§ Entries provided:
-------------------------

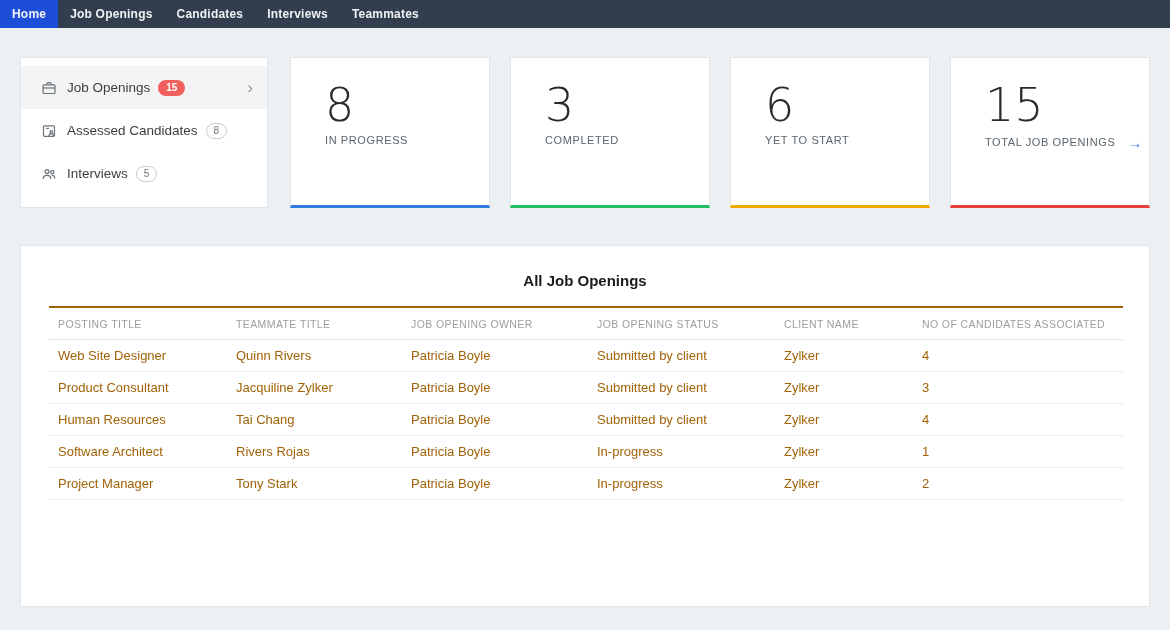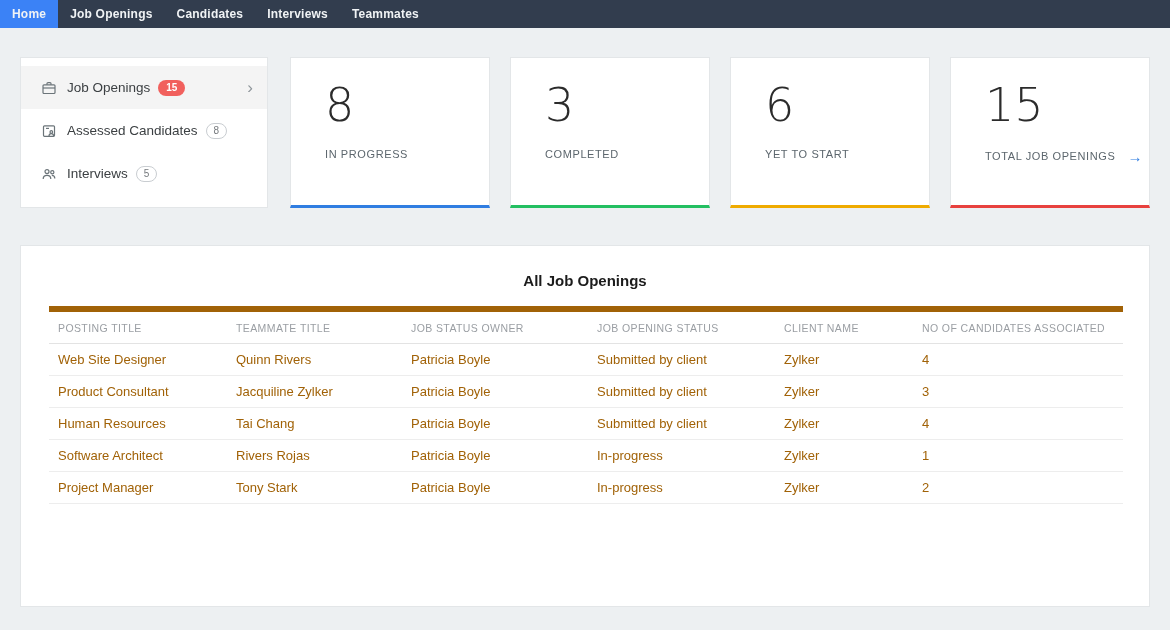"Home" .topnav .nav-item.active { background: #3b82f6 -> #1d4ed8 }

-------------------------

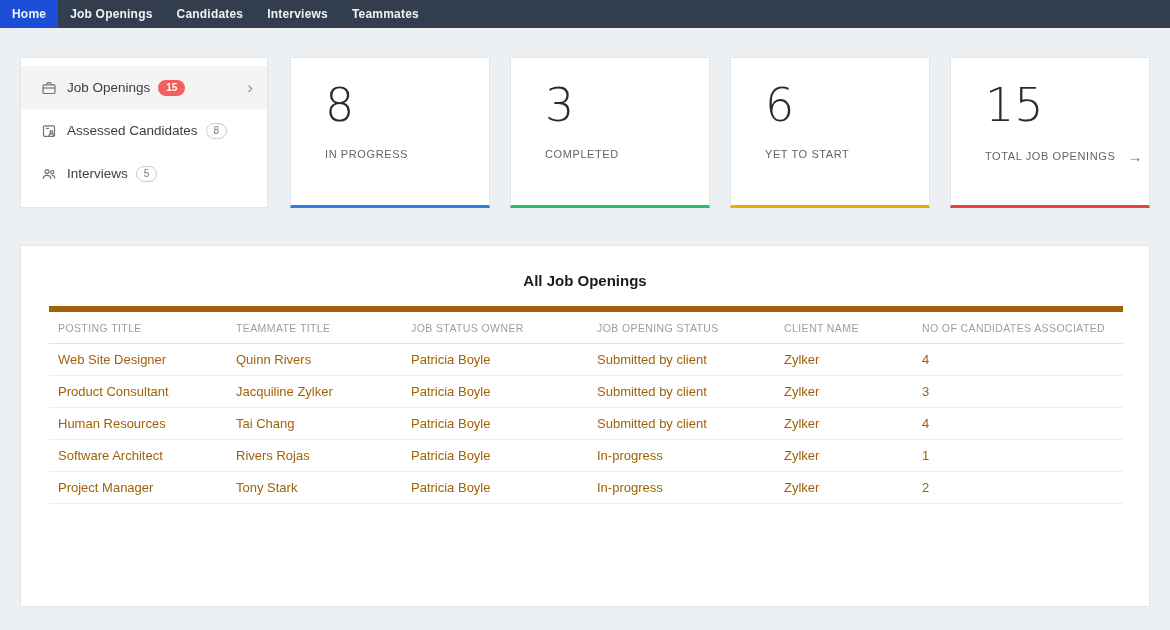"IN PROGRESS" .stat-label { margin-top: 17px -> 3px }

-------------------------

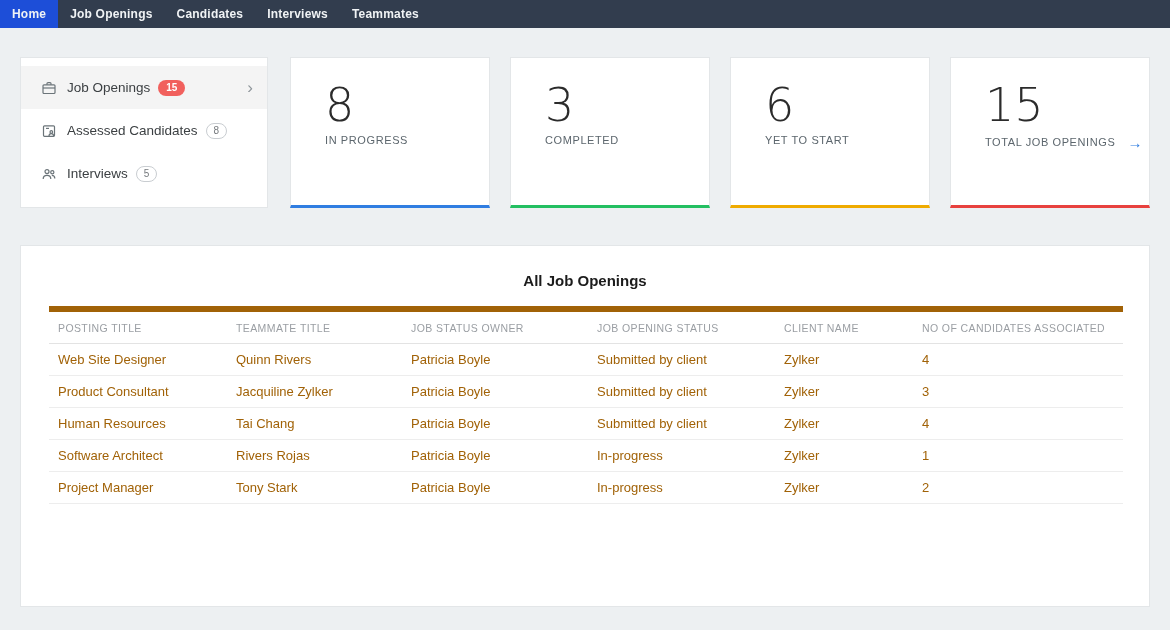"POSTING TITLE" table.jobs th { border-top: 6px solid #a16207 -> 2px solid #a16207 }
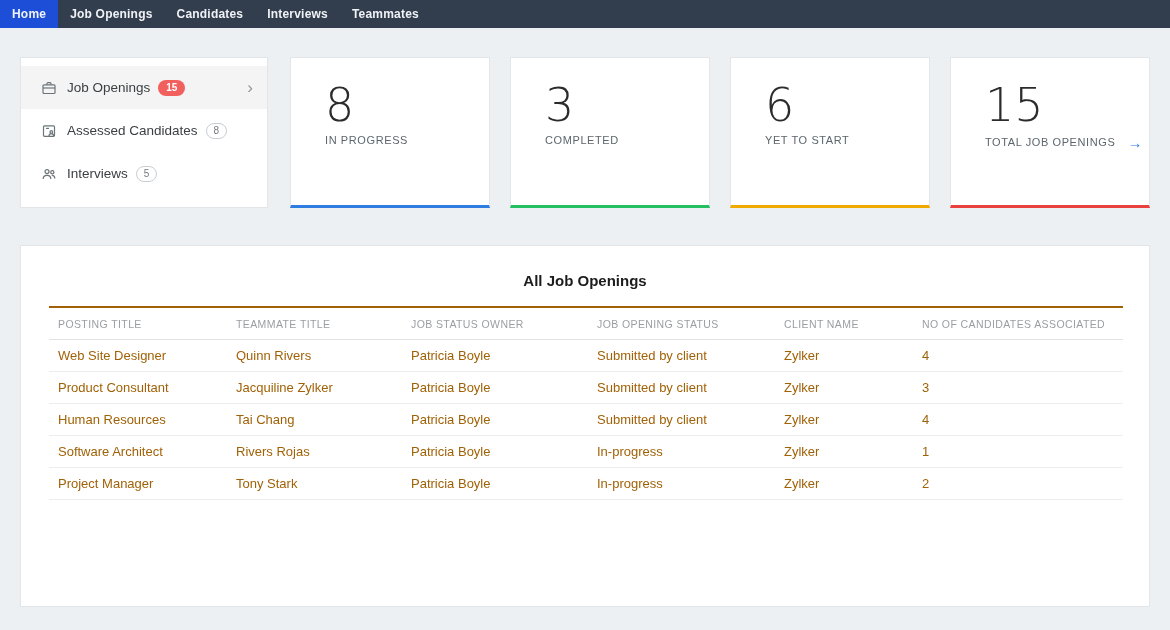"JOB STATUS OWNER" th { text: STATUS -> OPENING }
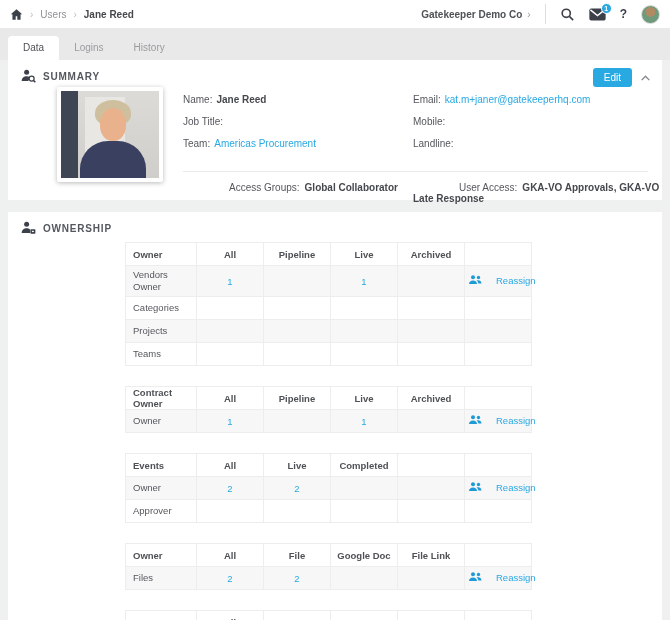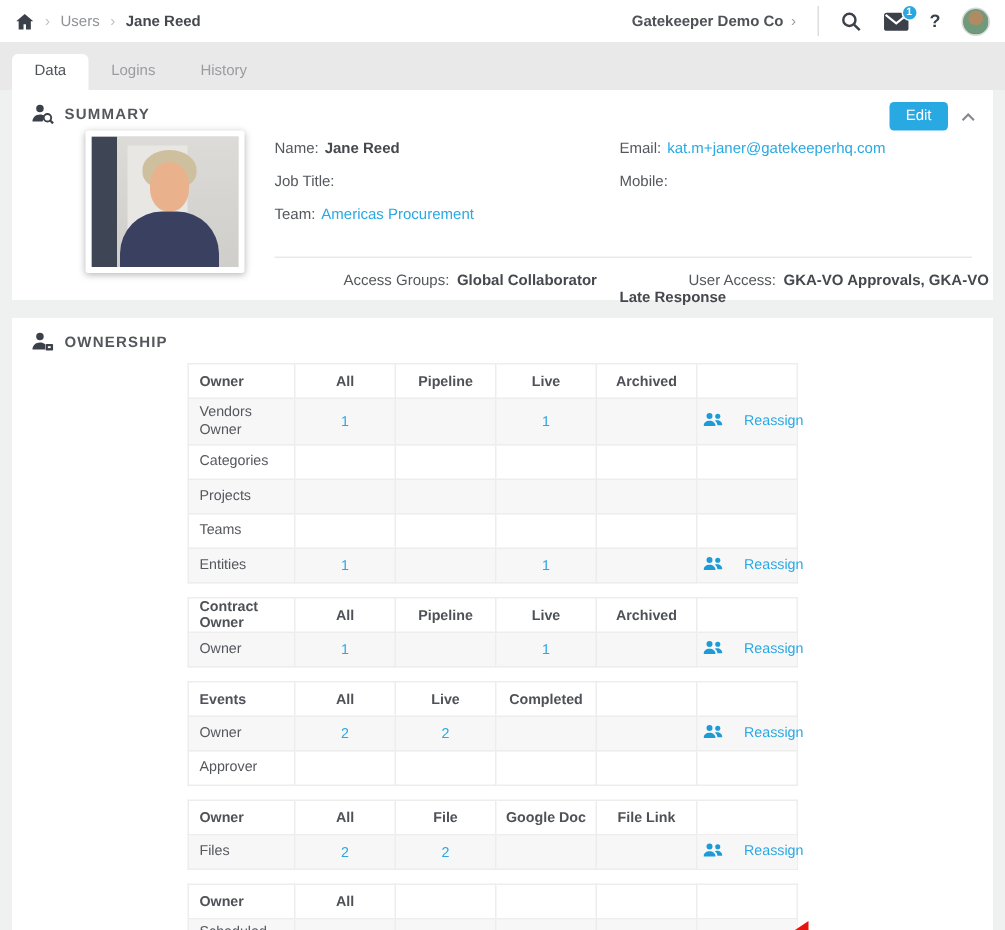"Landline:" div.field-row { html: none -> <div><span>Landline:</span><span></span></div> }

-------------------------

§ Work to be completed: Reproduce the lines above beginning at the line that contains "text: STATUS ->" and ending at the line that contains "html: none ->". No pictures.

§ Exercise output:
"JOB STATUS OWNER" th { text: STATUS -> OPENING }
"Landline:" div.field-row { html: none -> <div><span>Landline:</span><span></span></div> }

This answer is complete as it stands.